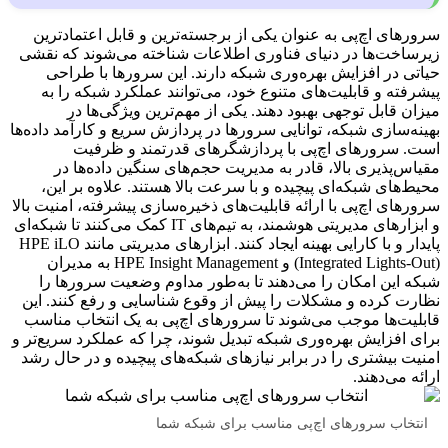
سرورهای اچ‌پی به عنوان یکی از برجسته‌ترین و قابل اعتمادترین
زیرساخت‌ها در دنیای فناوری اطلاعات شناخته می‌شوند که نقشی
حیاتی در افزایش بهره‌وری شبکه دارند. این سرورها با طراحی
پیشرفته و قابلیت‌های متنوع خود، می‌توانند عملکرد شبکه را به
میزان قابل توجهی بهبود دهند. یکی از مهم‌ترین ویژگی‌ها در
بهینه‌سازی شبکه، توانایی سرورها در پردازش سریع و کارآمد داده‌ها
است. سرورهای اچ‌پی با پردازشگرهای قدرتمند و ظرفیت
مقیاس‌پذیری بالا، قادر به مدیریت حجم‌های سنگین داده‌ها در
محیط‌های شبکه‌ای پیچیده و با سرعت بالا هستند. علاوه بر این،
سرورهای اچ‌پی با ارائه قابلیت‌های ذخیره‌سازی پیشرفته، امنیت بالا
و ابزارهای مدیریتی هوشمند، به تیم‌های IT کمک می‌کنند تا شبکه‌ای
پایدار و با کارایی بهینه ایجاد کنند. ابزارهای مدیریتی مانند HPE iLO
(Integrated Lights-Out) و HPE Insight Management به مدیران
شبکه این امکان را می‌دهند تا به‌طور مداوم وضعیت سرورها را
نظارت کرده و مشکلات را پیش از وقوع شناسایی و رفع کنند. این
قابلیت‌ها موجب می‌شوند تا سرورهای اچ‌پی به یک انتخاب مناسب
برای افزایش بهره‌وری شبکه تبدیل شوند، چرا که عملکرد سریع‌تر و
امنیت بیشتری را در برابر نیازهای شبکه‌های پیچیده و در حال رشد
ارائه می‌دهند.
انتخاب سرورهای اچ‌پی مناسب برای شبکه شما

-- -- --

What you need to do:
Revise the data above by replacing "HPE iLO" with "iLO", keeping every other line unchanged. Omit the pictures from your answer.

Output below:
سرورهای اچ‌پی به عنوان یکی از برجسته‌ترین و قابل اعتمادترین
زیرساخت‌ها در دنیای فناوری اطلاعات شناخته می‌شوند که نقشی
حیاتی در افزایش بهره‌وری شبکه دارند. این سرورها با طراحی
پیشرفته و قابلیت‌های متنوع خود، می‌توانند عملکرد شبکه را به
میزان قابل توجهی بهبود دهند. یکی از مهم‌ترین ویژگی‌ها در
بهینه‌سازی شبکه، توانایی سرورها در پردازش سریع و کارآمد داده‌ها
است. سرورهای اچ‌پی با پردازشگرهای قدرتمند و ظرفیت
مقیاس‌پذیری بالا، قادر به مدیریت حجم‌های سنگین داده‌ها در
محیط‌های شبکه‌ای پیچیده و با سرعت بالا هستند. علاوه بر این،
سرورهای اچ‌پی با ارائه قابلیت‌های ذخیره‌سازی پیشرفته، امنیت بالا
و ابزارهای مدیریتی هوشمند، به تیم‌های IT کمک می‌کنند تا شبکه‌ای
پایدار و با کارایی بهینه ایجاد کنند. ابزارهای مدیریتی مانند iLO
(Integrated Lights-Out) و HPE Insight Management به مدیران
شبکه این امکان را می‌دهند تا به‌طور مداوم وضعیت سرورها را
نظارت کرده و مشکلات را پیش از وقوع شناسایی و رفع کنند. این
قابلیت‌ها موجب می‌شوند تا سرورهای اچ‌پی به یک انتخاب مناسب
برای افزایش بهره‌وری شبکه تبدیل شوند، چرا که عملکرد سریع‌تر و
امنیت بیشتری را در برابر نیازهای شبکه‌های پیچیده و در حال رشد
ارائه می‌دهند.
انتخاب سرورهای اچ‌پی مناسب برای شبکه شما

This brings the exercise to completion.